> WHAT NEEDS TO BE DONE:
Rewrite the lines of the material starting at the one containing "challenges and achieve their goals." and ending at the one containing "Shubh (auspicious) colors", replacing "Kumbh Rashi" with "Aquarius" and leaving the rest unchanged.

> SUPPLIED DATA:
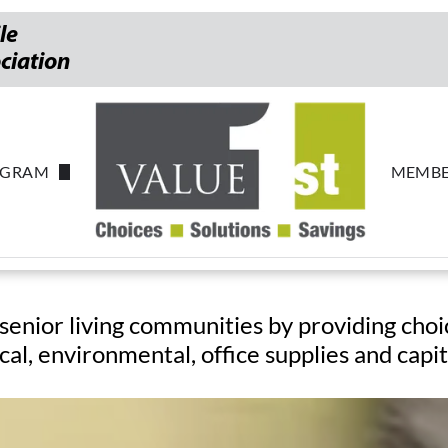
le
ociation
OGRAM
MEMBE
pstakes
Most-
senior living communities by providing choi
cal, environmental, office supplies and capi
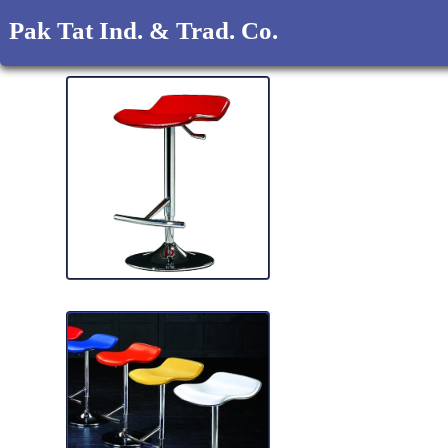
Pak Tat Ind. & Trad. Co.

...

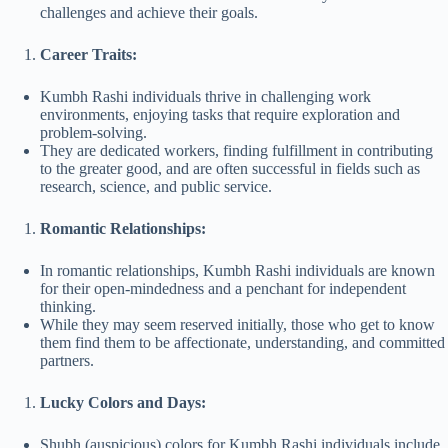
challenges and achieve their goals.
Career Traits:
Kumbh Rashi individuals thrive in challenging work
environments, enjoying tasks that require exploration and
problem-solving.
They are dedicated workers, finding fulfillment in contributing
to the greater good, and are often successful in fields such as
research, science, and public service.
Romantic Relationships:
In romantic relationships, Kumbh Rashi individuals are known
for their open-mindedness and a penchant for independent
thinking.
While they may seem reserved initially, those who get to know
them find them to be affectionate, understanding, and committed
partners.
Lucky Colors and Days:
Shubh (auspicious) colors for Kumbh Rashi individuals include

> YOUR SOLUTION:
challenges and achieve their goals.
Career Traits:
Aquarius individuals thrive in challenging work
environments, enjoying tasks that require exploration and
problem-solving.
They are dedicated workers, finding fulfillment in contributing
to the greater good, and are often successful in fields such as
research, science, and public service.
Romantic Relationships:
In romantic relationships, Aquarius individuals are known
for their open-mindedness and a penchant for independent
thinking.
While they may seem reserved initially, those who get to know
them find them to be affectionate, understanding, and committed
partners.
Lucky Colors and Days:
Shubh (auspicious) colors for Aquarius individuals include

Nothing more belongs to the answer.